Повторив это несколько раз, она остановилась, глядя на меня с лукаво-довольным видом:

- Ты очень милая, ты это знаешь? – Но тут же, снова погрустнев, опустилась на скамейку и покачала головой: – Только все равно лучше бы тебе уйти отсюда. А вдруг Он выберет меня, а не тебя? Нам нельзя долго оставаться вместе.

- Но почему, Рене? Объясни мне!

- Я ведь тебе уже говорила: так Ему легче нас заметить, – терпеливо объяснила она, словно учитель – непонятливому ученику. – Он и так на нас охотится, а если увидит, что мы вместе, то уж точно не удержится и кого-нибудь убьет. А я не хочу снова умирать. Ты знаешь, что у меня когда-то был ребенок? Пришлось от него избавиться: они ведь получаются такие же, как мы. Я отдала ребенка его отцу – не знаю, что с ним теперь, да и знать не хочу. И тебе советую сделать так же.

- У меня нет детей.

- Неважно. – Она махнула рукой. – Я тебе все сказала. А теперь уходи. Я хочу поплакать: я всегда плачу, когда об этом вспоминаю.

Я поднялась со скамейки, с жалостью глядя на Рене.

- Ты еще здесь? – досадливо спросила она. – Я же тебе сказала: уходи! Прочь!

- Хорошо, я сейчас уйду. Только скажи мне: может быть, я могу что-нибудь для тебя сделать? Если тебе здесь что-то угрожает, мы можем попробовать вытащить тебя отсюда...

Лицо Рене моментально превратилось в прежнюю мраморную статую.

- Я вижу, ты просто дура, – с холодным презрением произнесла она. – Зачем мне отсюда уходить? Здесь мне ничего не угрожает. Поэтому я сюда и пришла – здесь тихо, здесь безопасно, они дают мне лекарство, и мне не приходится больше спускаться в ад, – она самодовольно усмехнулась, – в отличие от тебя! Ты что же, думаешь, если твой муж перестал тебя туда посылать, ад оставит тебя в покое? Подожди, он тебя еще позовет! А вот до меня он не докричится – пока я пью лекарство, я его не слышу. И Бог меня не слышит. И не услышит, если только ты не наведешь Его на мой след. Поэтому убирайся отсюда, пока еще не поздно! Убирайся, слышишь?

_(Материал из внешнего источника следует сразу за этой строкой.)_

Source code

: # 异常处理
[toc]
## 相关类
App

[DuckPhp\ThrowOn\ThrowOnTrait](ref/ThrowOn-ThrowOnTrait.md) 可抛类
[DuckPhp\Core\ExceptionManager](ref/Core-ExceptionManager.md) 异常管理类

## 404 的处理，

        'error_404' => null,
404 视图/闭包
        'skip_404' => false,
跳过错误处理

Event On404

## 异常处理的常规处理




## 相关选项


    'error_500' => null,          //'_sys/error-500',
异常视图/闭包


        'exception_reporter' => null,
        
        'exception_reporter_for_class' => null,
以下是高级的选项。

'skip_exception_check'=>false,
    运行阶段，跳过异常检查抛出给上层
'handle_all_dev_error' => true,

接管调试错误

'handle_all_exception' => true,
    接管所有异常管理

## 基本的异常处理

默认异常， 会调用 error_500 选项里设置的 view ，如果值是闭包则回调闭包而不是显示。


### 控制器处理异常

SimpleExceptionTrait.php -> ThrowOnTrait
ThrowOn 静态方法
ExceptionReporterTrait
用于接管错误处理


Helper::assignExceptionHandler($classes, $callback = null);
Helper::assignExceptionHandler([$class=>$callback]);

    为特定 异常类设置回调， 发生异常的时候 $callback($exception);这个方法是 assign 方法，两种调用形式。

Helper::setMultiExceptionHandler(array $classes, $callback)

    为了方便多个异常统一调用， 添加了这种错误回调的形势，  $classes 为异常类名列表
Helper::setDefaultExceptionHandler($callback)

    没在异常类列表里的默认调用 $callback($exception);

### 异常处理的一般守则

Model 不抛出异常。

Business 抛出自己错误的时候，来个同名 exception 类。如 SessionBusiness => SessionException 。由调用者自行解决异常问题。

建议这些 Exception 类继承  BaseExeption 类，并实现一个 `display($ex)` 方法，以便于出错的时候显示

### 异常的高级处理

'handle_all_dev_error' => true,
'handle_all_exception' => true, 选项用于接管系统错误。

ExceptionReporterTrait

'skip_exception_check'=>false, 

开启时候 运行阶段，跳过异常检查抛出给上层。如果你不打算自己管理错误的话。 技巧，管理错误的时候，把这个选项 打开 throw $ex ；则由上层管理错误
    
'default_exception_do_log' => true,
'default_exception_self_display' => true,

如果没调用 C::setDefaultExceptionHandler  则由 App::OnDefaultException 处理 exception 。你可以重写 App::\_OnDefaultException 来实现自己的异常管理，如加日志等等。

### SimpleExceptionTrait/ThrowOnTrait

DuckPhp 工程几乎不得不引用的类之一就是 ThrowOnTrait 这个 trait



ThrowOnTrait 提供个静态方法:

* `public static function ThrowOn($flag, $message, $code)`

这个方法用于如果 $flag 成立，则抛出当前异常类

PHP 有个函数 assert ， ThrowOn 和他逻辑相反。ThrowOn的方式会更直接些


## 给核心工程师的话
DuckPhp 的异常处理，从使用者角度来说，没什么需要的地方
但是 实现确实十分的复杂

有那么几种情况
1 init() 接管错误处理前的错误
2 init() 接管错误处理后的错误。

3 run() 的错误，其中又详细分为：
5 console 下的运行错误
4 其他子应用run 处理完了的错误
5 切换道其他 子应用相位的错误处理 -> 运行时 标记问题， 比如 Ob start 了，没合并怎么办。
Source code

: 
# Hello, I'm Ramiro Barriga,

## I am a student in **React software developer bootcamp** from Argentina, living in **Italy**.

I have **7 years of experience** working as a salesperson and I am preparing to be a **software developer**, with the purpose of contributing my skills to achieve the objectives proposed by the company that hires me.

Она поднялась со скамьи и уже знакомым мне повелительным жестом указала на дорожку, ведущую к выходу.

- Убирайся! – гневно повторила она. – И больше никогда сюда не возвращайся! Никогда!

Я кивнула и медленно пошла к выходу. Делать здесь больше было нечего: кажется, Рене Ружвиль действительно сказала мне все, что могла сказать.

Уже в самом конце аллеи я обернулась. Рене сидела на скамейке в прежней застывшей позе, надменно глядя в пустоту, словно созерцая нечто, недоступное простым смертным. Заколдованная мраморная статуя, безумная королева в изгнании – величественная и жалкая одновременно.